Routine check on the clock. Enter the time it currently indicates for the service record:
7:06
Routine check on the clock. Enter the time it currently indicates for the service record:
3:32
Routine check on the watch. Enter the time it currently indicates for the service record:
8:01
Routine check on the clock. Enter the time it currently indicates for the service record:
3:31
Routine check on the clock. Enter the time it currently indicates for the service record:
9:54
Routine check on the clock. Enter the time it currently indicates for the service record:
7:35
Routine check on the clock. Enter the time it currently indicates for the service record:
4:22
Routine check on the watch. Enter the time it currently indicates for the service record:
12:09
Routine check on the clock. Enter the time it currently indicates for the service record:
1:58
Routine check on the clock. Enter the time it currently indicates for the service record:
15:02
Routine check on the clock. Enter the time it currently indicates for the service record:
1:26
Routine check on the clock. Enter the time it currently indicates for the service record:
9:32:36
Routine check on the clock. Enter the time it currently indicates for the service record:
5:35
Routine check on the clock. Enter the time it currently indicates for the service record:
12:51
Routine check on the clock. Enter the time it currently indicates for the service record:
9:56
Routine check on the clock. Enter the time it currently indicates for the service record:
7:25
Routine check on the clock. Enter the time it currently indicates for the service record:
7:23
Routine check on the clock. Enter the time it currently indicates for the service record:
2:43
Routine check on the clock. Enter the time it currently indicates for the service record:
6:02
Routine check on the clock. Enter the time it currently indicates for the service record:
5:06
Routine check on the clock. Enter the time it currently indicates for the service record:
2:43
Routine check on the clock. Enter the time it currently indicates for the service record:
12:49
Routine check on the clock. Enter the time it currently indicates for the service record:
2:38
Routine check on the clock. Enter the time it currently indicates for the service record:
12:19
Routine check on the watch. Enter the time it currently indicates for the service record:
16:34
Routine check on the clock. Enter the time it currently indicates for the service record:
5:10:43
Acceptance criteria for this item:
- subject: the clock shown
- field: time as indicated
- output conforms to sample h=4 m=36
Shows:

#####

SET TASK = Return without alteration the lines of the data above, starting at the line that contains "Acceptance criteria for" and ending at the last line of the data.

FINISHED TASK =
Acceptance criteria for this item:
- subject: the clock shown
- field: time as indicated
- output conforms to sample h=4 m=36
Shows:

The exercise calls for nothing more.